Auch das noch! ADF und Universität wollten sich schnell mal ein schickes neues Gebäude (finanziert aus Studiengebühren) auf den Campus stellen, doch alles, was schief gehen konnte, ging bisher schief. Wie jetzt bekannt wurde, befindet sich unter dem Bauplatz auch noch ein Friedhof.

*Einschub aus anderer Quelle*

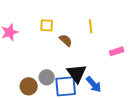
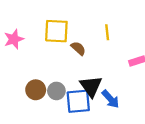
yellow square: (47, 25) -> (56, 31), size x1.6
brown circle: (29, 86) -> (36, 90), moved

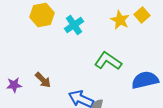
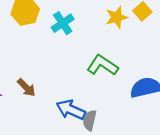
yellow star: (120, 20) -> (117, 17), turned 30

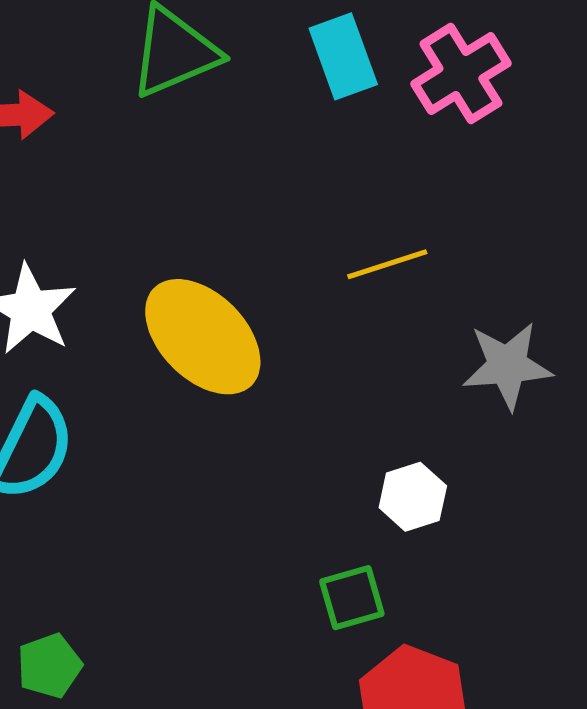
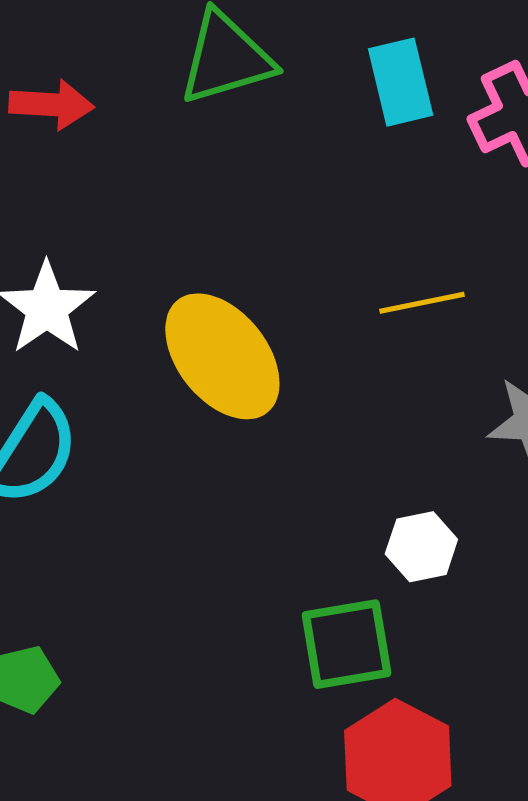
green square: (352, 598) -> (347, 644), size x1.4

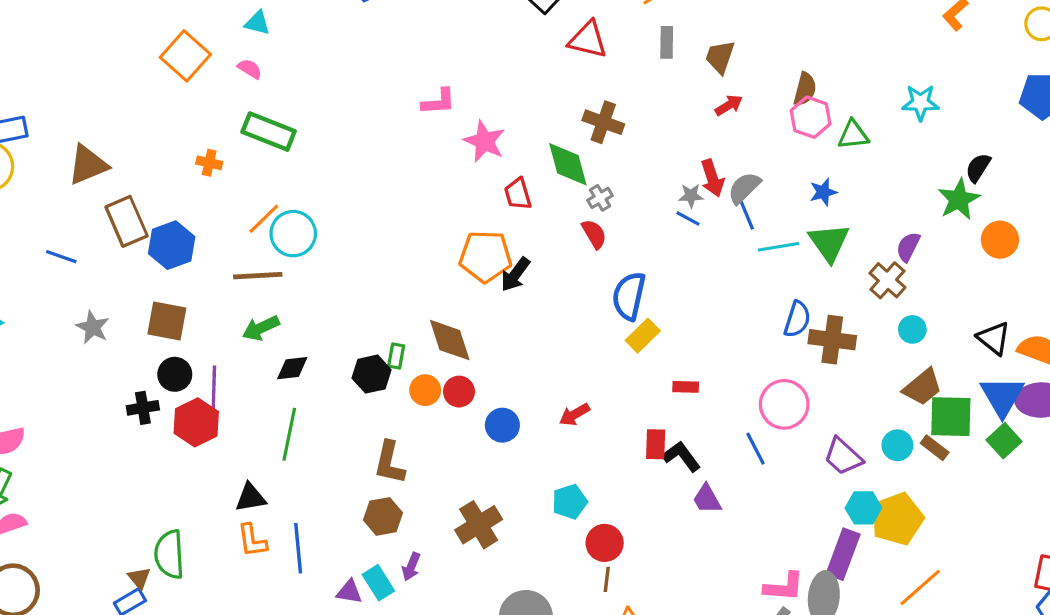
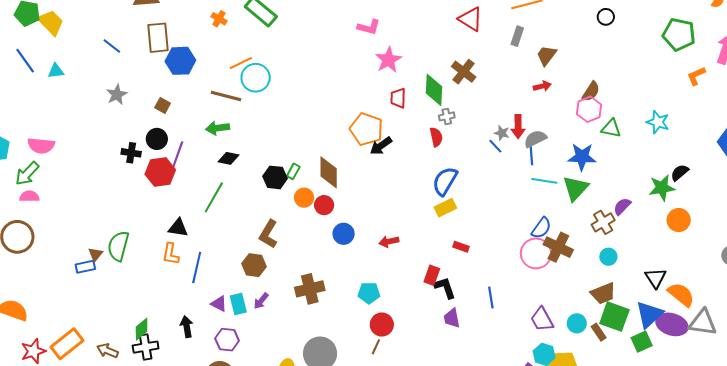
blue star: (823, 192) -> (582, 157), size x1.6
brown square: (167, 321) -> (163, 105), size x0.6
pink circle: (784, 404) -> (536, 253), moved

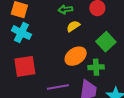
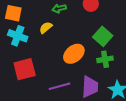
yellow semicircle: (73, 26) -> (46, 28), moved
green cross: (96, 67) -> (105, 59), moved

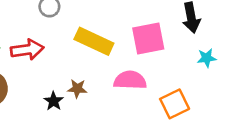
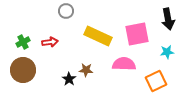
red arrow: (27, 50) -> (50, 42), size x0.7
cyan star: (207, 58) -> (167, 52), moved

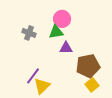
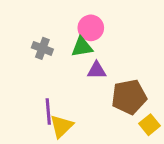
purple line: (33, 76) -> (48, 112), turned -42
yellow square: (92, 85) -> (149, 125), moved

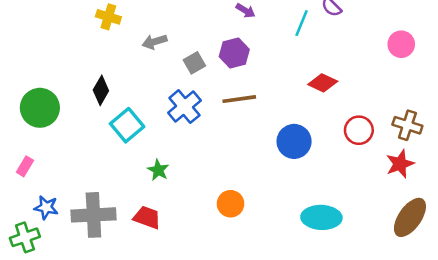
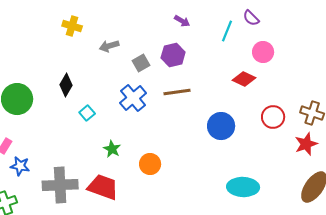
pink circle: (401, 44) -> (263, 52), moved
cyan square: (127, 125) -> (87, 113), size x0.6
orange circle: (231, 204) -> (150, 164), moved
blue star: (46, 207) -> (20, 166), moved
red trapezoid: (147, 217) -> (103, 187), size x1.4

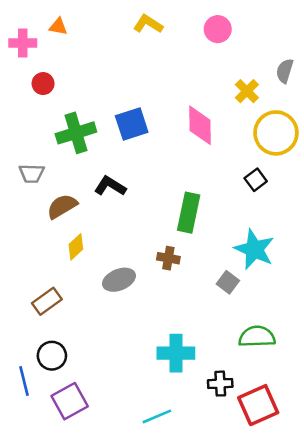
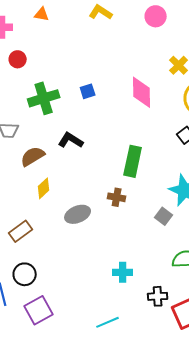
orange triangle: (58, 27) -> (42, 14), moved
blue square: (132, 124) -> (88, 91), size x0.6
cyan cross: (176, 353) -> (123, 272), size x0.7

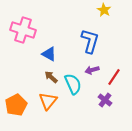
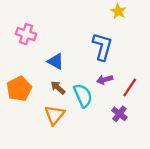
pink cross: (23, 30) -> (26, 34), size x0.7
orange pentagon: (16, 105) -> (19, 89), moved

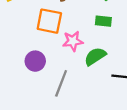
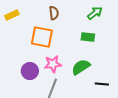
pink star: (73, 41) -> (53, 64), moved

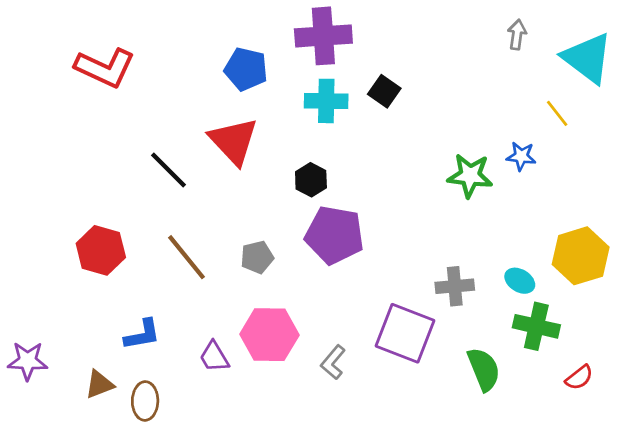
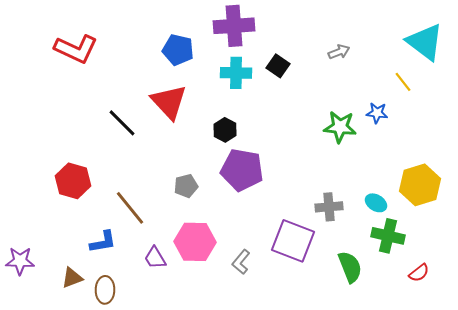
gray arrow: (517, 35) -> (339, 52), moved, turned 60
brown line: (187, 257) -> (130, 208), moved

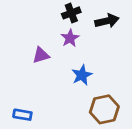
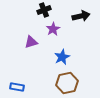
black cross: (71, 13) -> (44, 10), moved
brown hexagon: (104, 109) -> (67, 83), moved

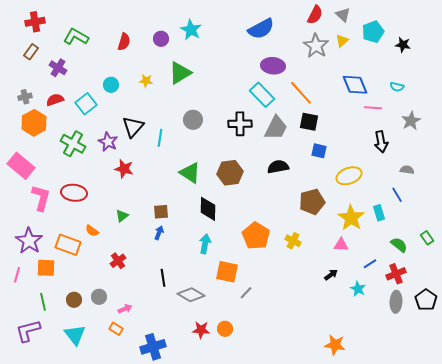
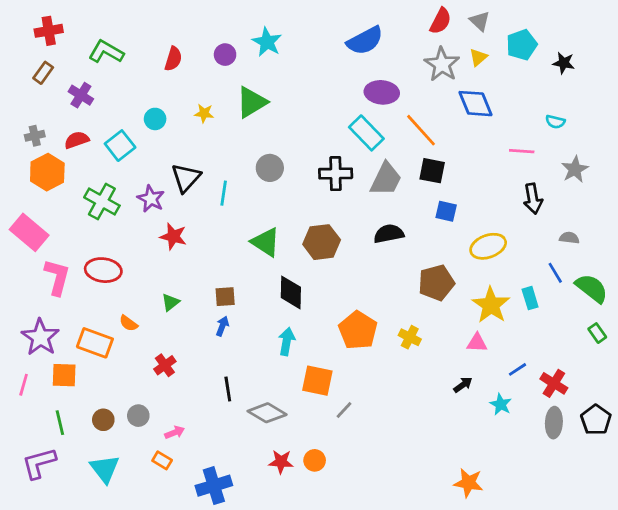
blue diamond: (355, 85) -> (476, 104), moved
green semicircle: (399, 245) -> (592, 288), moved, size x1.4
red cross: (396, 274) -> (554, 383), turned -36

Mit einer fragwürdigen Umfrage wollte die Universität den Neubau im vergangenen Jahr von den Studierenden legitimieren lassen. Vor allem linke hochschulpolitische Gruppen hatten etwas dagegen, die Umfrage sei methodisch nicht sauber gewesen. Ihr Hauptkritikpunkt am Projekt: Gebäude dürften nicht aus Studiengebühren finanziert werden. Die Uni ließ sich davon jedoch nicht beirren, Baubeginn sollte im April sein. Dann hatte aber auch noch die Stadt etwas an den Bauplänen auszusetzen und auch das GT kritisierte (Monate nach MOG) die undurchsichtige Planung des Gebäudes. So verzögerte sich der Baubeginn, seit ein paar Tagen tut sich jetzt aber etwas westlich der Zentralmensa.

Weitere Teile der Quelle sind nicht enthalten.